Loneliness is very different. This word describes a feeling of emptiness and isolation. It happens when the amount and quality of social contact you have is less than the amount and quality that you want. Some moments can trigger these feelings. It might be the time when you arrive home to find an empty, quiet house after being out with good friends. Or, when you see or do something and have no one to share it with. Sometimes you might even feel this way when there is someone sitting right beside you.

Because loneliness isn’t about being alone, it’s about feeling isolated, and it doesn’t matter where you are and who you are with. On a Monday morning at work when colleagues are chatting about their fun weekends and yours wasn’t exactly a barrel of laughs, loneliness can hit you like a slap you in the face.

Twenty-first century society hasn’t exactly helped.

Feelings of loneliness can result from losing someone you were connected to. And in this age of shorter relationships, more frequent divorces and less secure employment, our connections disappear with increasing regularity.

Even the simplest of communications are disappearing from our lives. In the endless quest of corporations to grow profits, it’s now more cost-effective to replace human interactions with technology-driven transactions. We can take a trip to the shops, buy our groceries, visit a bank and top up our car with fuel all without speaking to another soul.

For many, the pub or bar used to be a local gathering place, where conversations with strangers were held over a beer or three.  Jump to 2018 and not only is drinking less socially acceptable but stick your nose into any bar and most of the patrons will have their eyes glued to a slot machine, not deep in conversation.

Our modern wonders of mass communication sometimes seem to only tell us more bad news faster and with added horrific smartphone-recorded footage. All of a sudden everyone else seems like a potential mass murderer, rapist or some other type of criminal. It might feel safer to be isolated!

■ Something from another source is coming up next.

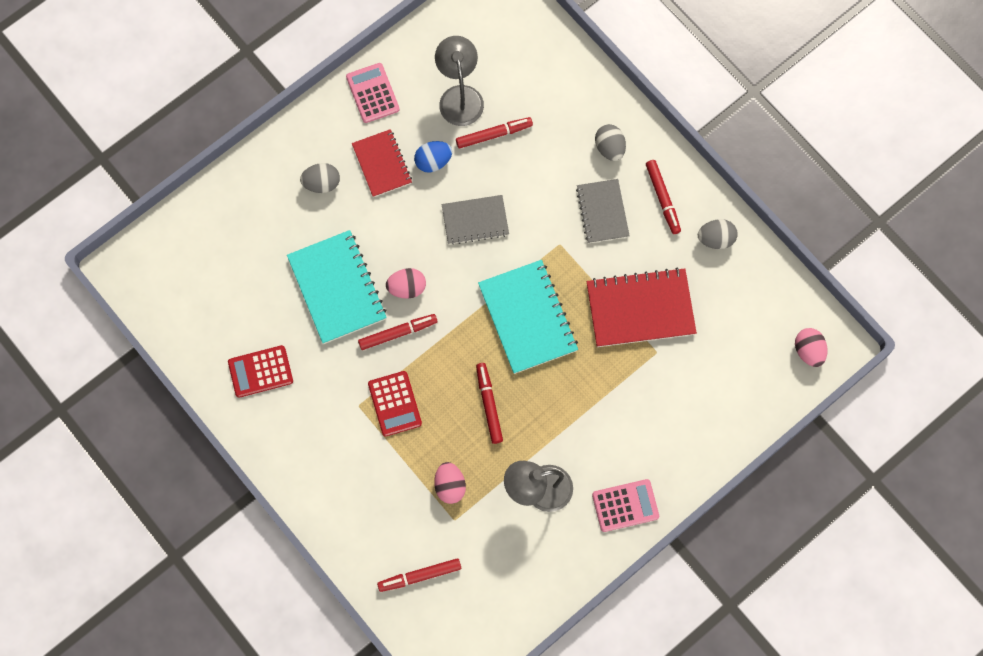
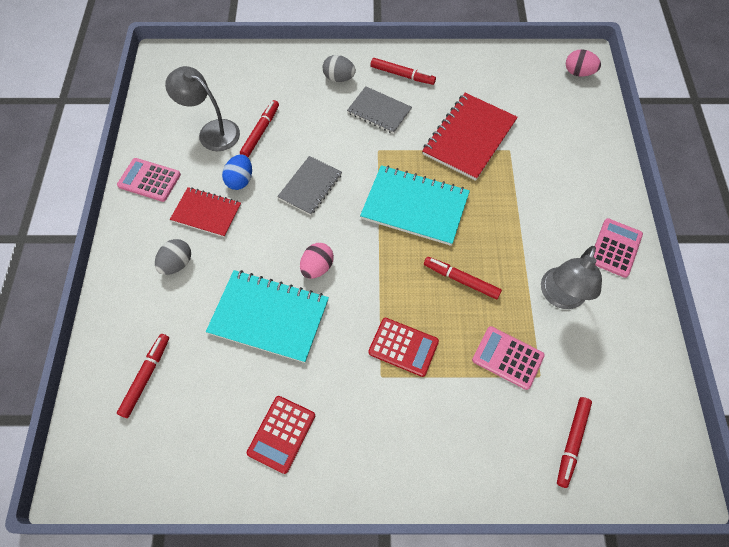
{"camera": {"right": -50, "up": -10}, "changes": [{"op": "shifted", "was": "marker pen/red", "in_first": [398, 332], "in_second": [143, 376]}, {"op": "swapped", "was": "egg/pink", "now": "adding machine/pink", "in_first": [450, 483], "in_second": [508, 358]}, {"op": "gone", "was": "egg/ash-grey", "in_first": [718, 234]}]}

Then, just as we think we are starting to cope with this less sociable society, holidays light a spark to loneliness for the alone. Media is plastered with images of happy families and shared experiences at Christmas and Easter, and let’s not even mention Valentine’s Day!

So how successful are we as a society at managing our increased alone time? We might not seem to be managing very well at all , but at least there are signs that we’re beginning to notice. In 2017, the former Surgeon General warned that loneliness in the United States had reached epidemic proportions. In the UK, they have even appointed a Minister for Loneliness.

Unravelling the isolating impacts that have inadvertently resulted from society’s “progress” might not be all that easy. But feelings of loneliness are more than the result of the environment in which we live, they are a state of mind.

And that’s good news because it’s possible to influence and even control your state of mind. Because loneliness is more than just being alone, and understanding its nature is a step forward.